Yep. You guessed it. There was enough in the family budget to pay cash for a Ford Pinto. Oh, and wasn‘t I thrilled when they brought that bad boy home. You might be wondering what color it was right? I mean, at least it was gray or black so as to sort of blend into the background and not call a lot of attention to the monstrosity parked in our driveway.
Nope. It was orange. Bright-as-day pumpkin orange. It looked suspiciously like this.
From time to time I had no choice but to ride in this vehicle. I remember it smelling like Pinto. The seats, I believe, were white with orange detailing. This I remember because on the rare occasions when riding in it was unavoidable I would bend at the waist and bury my head between my legs, my face smooshed against the leather (or vinyl more likely) seat.

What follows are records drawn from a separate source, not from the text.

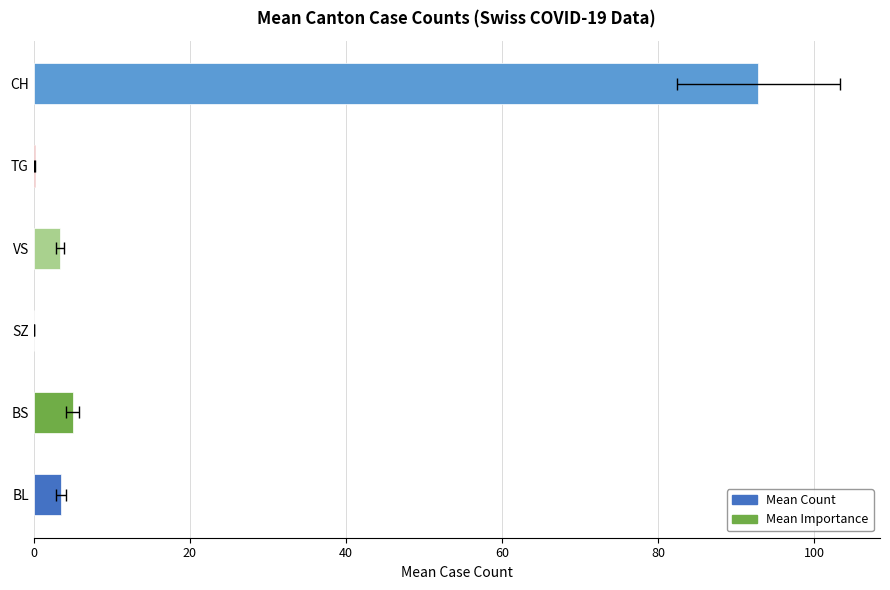

What is the sum of all Mean Count values?

104.9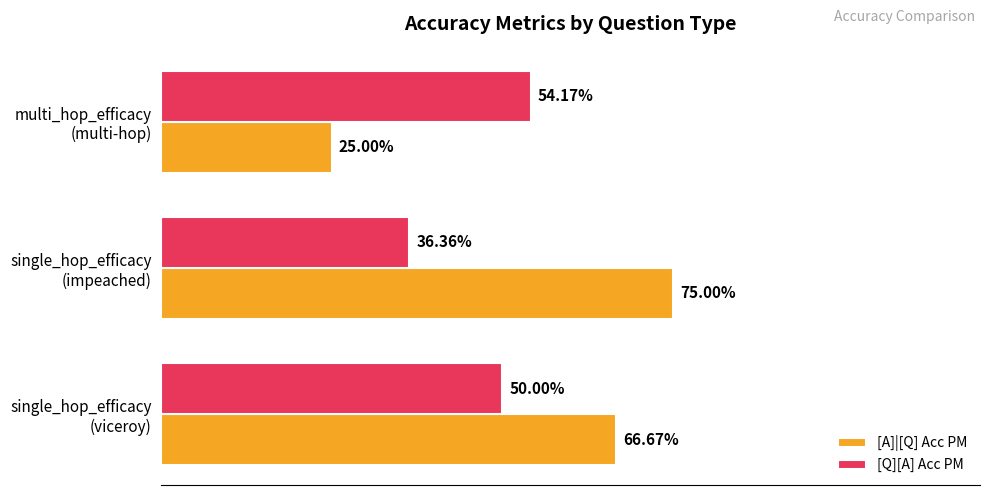

What are all the series names shown in the legend?

[A]|[Q] Acc PM, [Q][A] Acc PM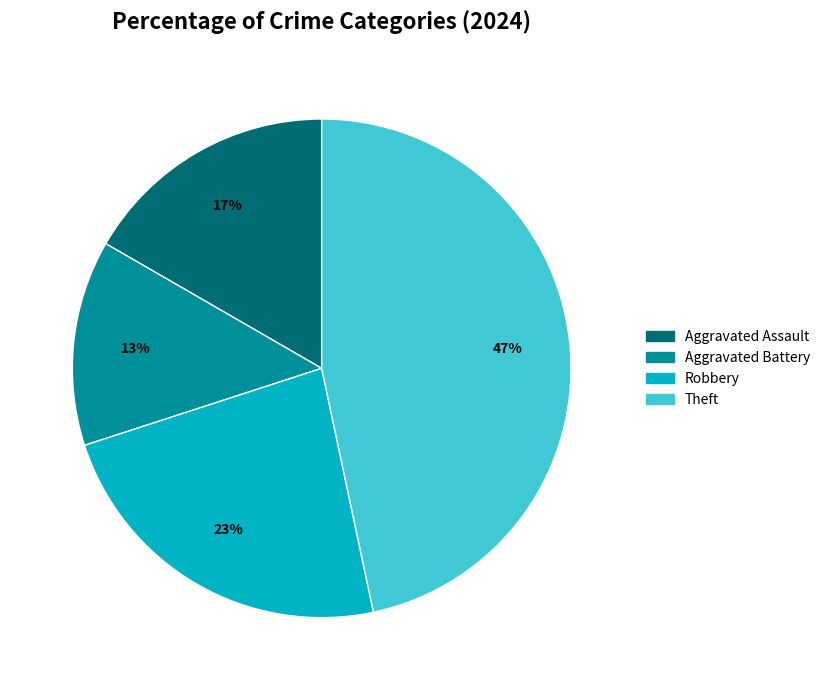

The Theft slice represents 62% of the pie. True or false?

False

I would stay that way for as long as we were in the car so that nobody could see me through the windows. You wouldn‘t believe what I would have given for some tint on those things.

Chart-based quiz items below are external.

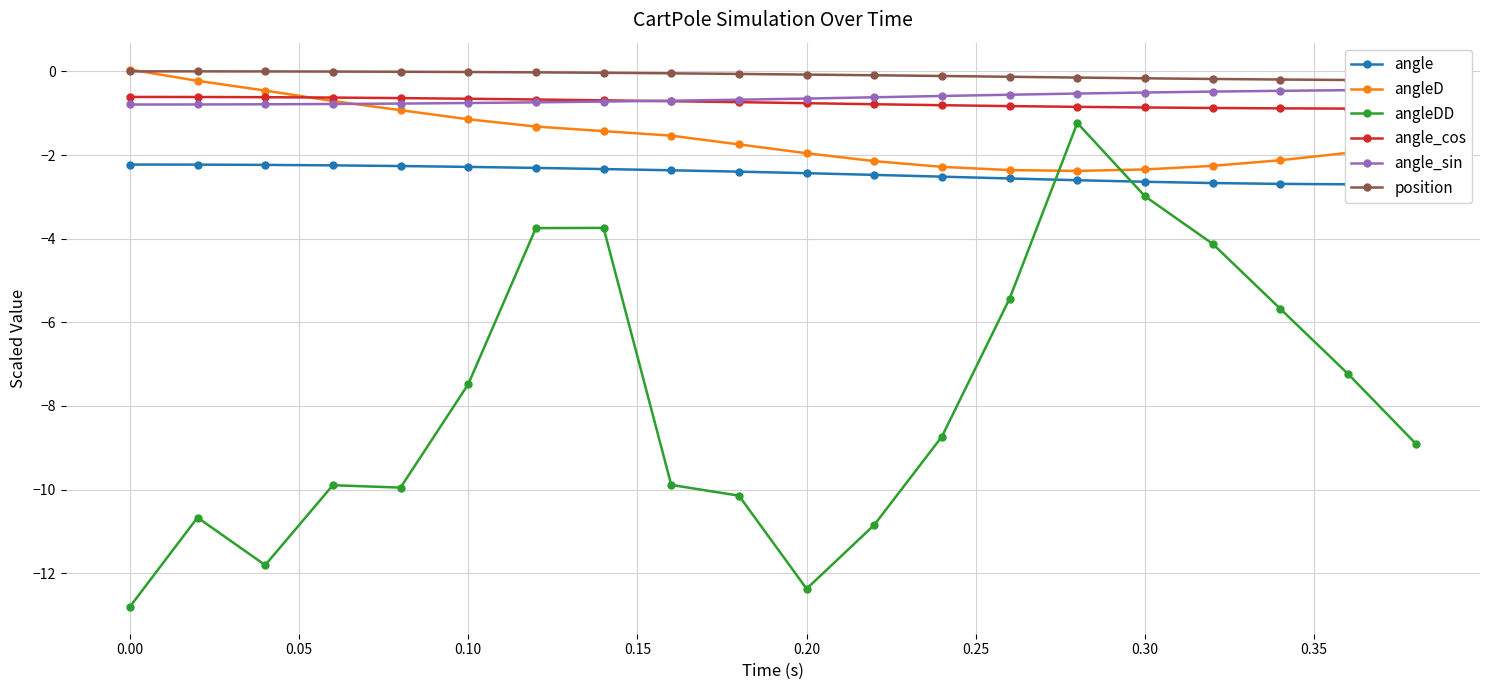

At which label does angleDD first exceed -8?

0.10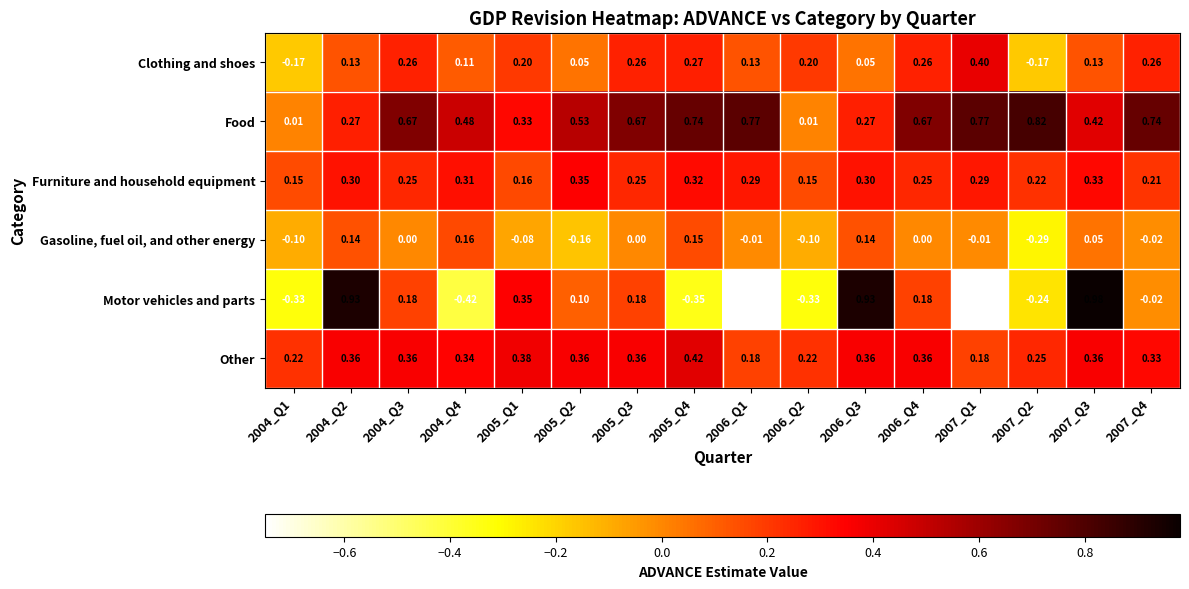

Which series has the widest spread of values?

Motor vehicles and parts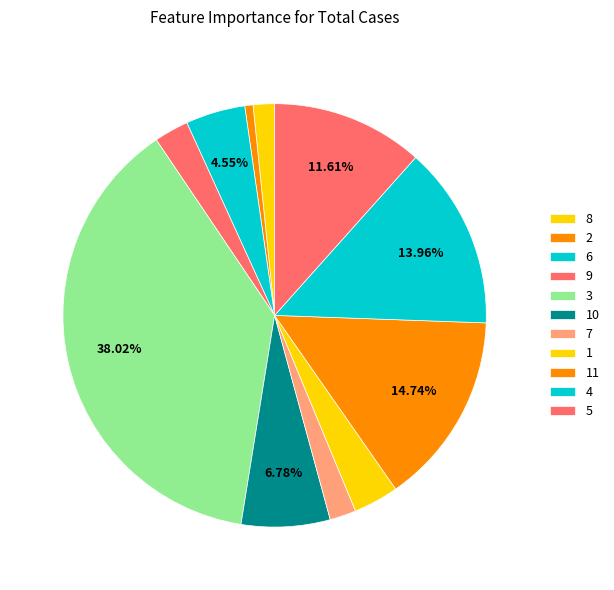

To the nearest percent, what percentage of the pie is 3?

38%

I realize now how entirely self-absorbed and insanely materialistic this type of behavior was. My only excuse is that I was a teenager and much of my self image at the time hinged on what was considered acceptable and not so much so by my peers.
Okay, so anyway, all of that was brought to mind by a recent conversation I had with Kennedy (my stereotypical redheaded daughter). Precursor to this story is that her older sister has been wearing deodorant for quite a few years. Though a skinny little thing older sister Torri started producing some serious B.O. at an early age. It really was enough to knock a person out with one whiff. Anyway, Kennedy does not seem to have inherited that same trait. Get this though, she wishes she had.
I know. Crazy doesn‘t even begin to explain it.
The following is an excerpt of the conversation we had that brought my shameful Pinto memories to life again.
Kennedy: Mom, can you check if I need deodorant yet?
Me: Um, (insert a slightly puzzled sideways glance here) I don‘t think you do babe.
Kennedy: Well, can you check?
Me: I‘m pretty sure I would have noticed in passing if you had B.O., kay?
Kennedy: Please mom. Please just check (as she sort of lifts one arm into the air so as to grant easy access to her pits).
Me: (Considering carefully just which child it is I‘m dealing with and coming to the realization that there is but one way to end the discussion) Sniff. Sniff. Nope, you‘re not stanky. Lucky you. Luckier me.
Kennedy: Awww. When am I going to need deodorant?
Me: I don‘t know. Why do you want deodorant?
Kennedy: All my friends wear it.
Me: How do you know that?
Kennedy: They told me. And it‘s embarrassing that I don‘t wear it.
Me: Well, just don’t tell them then. They‘ll never know.
Kennedy: Duh. I ‘m not going to tell them. It‘s still embarrassing though.
Um, okay. I don‘t fully understand the reasoning here and I doubt I ever will. Call me crazy, but when did stanky pits become a commodity for tween girls? I mean seriously, she‘s ten people. Ten.
Oh but it doesn‘t stop there. My thirteen-year-old has what I fully consider to be a skewed sense of cool (though hers does line up with that of her friends so whatever). Nowadays, cheerleading is so ten minutes ago. Oh, and since we’re talking about smelly, how‘s this for gross. It is perfectly acceptable to pull out your pair of Abercrombie jeans from the bottom of a pile of dirty clothes and wear them to school. Better that than the freshly-laundered Levi‘s hanging neatly in the closet. Because God forbid she wear Levi’s to school.
Oy vey. Pray for me people. I‘m most definitely going to need it.